We see most men like tee-totums spinning to the left and leading a dismal life. How shall we get their motive power to spin them to the right, and make them happy? The practical question is: how to use the power of sunlight to turn our mills. How can we hold up a prism to the times that shall disintegrate these rays of complex force, and then adjust a lens that shall focus the powers of good and make them turn the wheels of society? The elements are before us, ceaselessly in motion. πάντα ῥεῖ. The most adamantine institutions are cloud palaces. There is no stability anywhere; and if you have a steady eye you will see that the whole fabric is in a flux. Nor are the changes arbitrary. The formations and re-formations are governed by laws as certain as those of astronomy. Study the changes and you will find the laws. Subserve the laws and you can affect the formations. Julius Cæsar did no more.

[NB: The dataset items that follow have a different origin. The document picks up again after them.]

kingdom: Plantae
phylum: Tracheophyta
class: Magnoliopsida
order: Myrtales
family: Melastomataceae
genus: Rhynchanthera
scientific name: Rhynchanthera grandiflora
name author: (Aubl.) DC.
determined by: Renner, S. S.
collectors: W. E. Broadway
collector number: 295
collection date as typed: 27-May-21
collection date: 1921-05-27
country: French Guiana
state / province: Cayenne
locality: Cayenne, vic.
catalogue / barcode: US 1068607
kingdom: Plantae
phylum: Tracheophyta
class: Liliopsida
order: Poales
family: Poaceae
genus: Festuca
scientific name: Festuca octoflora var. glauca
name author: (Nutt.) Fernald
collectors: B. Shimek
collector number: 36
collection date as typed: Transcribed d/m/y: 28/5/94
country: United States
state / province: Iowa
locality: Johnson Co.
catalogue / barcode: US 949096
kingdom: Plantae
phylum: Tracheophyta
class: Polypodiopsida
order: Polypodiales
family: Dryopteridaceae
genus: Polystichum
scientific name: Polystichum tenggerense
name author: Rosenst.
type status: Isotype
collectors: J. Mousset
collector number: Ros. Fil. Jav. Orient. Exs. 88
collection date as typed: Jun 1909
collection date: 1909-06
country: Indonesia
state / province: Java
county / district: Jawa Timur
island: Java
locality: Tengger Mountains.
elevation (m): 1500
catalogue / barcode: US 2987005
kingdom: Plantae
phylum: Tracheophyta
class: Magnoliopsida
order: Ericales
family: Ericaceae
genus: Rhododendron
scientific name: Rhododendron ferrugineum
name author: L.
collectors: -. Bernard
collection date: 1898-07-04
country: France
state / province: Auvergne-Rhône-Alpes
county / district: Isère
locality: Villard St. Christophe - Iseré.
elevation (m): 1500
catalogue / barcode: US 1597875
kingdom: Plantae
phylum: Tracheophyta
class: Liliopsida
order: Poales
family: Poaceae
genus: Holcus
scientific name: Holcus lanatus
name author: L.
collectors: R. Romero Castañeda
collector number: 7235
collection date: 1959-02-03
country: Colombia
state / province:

The strands of prejudice and passion that bind people together pulsate with life. All these fellow-citizens are human beings, and there is no one of them whom we cannot understand, reach, influence. The ordinary modes of intercourse are at hand. Chief among them you find the great machinery of government. It dwarfs every other agency, whether for good or ill. In America this machinery was designed to be at the service of anybody. It is an advertising agency for ideas, and it is very much more than this; since the fact that a man is to vote forces him to think. You may preach to a congregation by the year and not affect its thought because it is not called upon for definite action. But throw your subject into a campaign and it becomes a challenge. You can get assent to almost any proposition so long as you are not going to do anything about it. And on the other hand, no amount of verbal proof will justify a new thought until it has been put in practice.
Alas for ink and paper! There is in all speech and writing a conventional presumption that human beings shall be logical, or fixed quantities, or at least coherent creatures. For the purposes of an essay or a speech, you prove your case, and carry weight accordingly. If you are very cogent and conclusive, why, you win. Hurrah! the world is saved. But in real life there are no fixed quantities; all the terms are variables.
For example, everybody understands what is meant by the “Moral Law.” People differ only as to the application of that law. Not long ago I heard a sermon on this law, in which great stress was laid on the fact that it was a discovered law whereby the truth prevailed. Any truce with evil meant defeat for the cause of righteousness. This was the law of God, tested by experience, and in constant operation like the law of gravity, a thing you could not escape. The preacher pictured the solitary struggle of the great man seeking truth, his proclamation of the truth, the refusal of the world to receive it, and the prophet’s isolation and apparent failure. Nevertheless what the prophet said had always the same content. It was an appeal to the instincts of man upon the question of right and wrong, and in the end it was accepted.
Now the man who made this exposition, and it was admirable, is in regard to politics a believer in compromise. I think I have never known him support the idealist cause in a campaign; and upon most occasions of crisis he is found heartily throwing stones at the crusaders.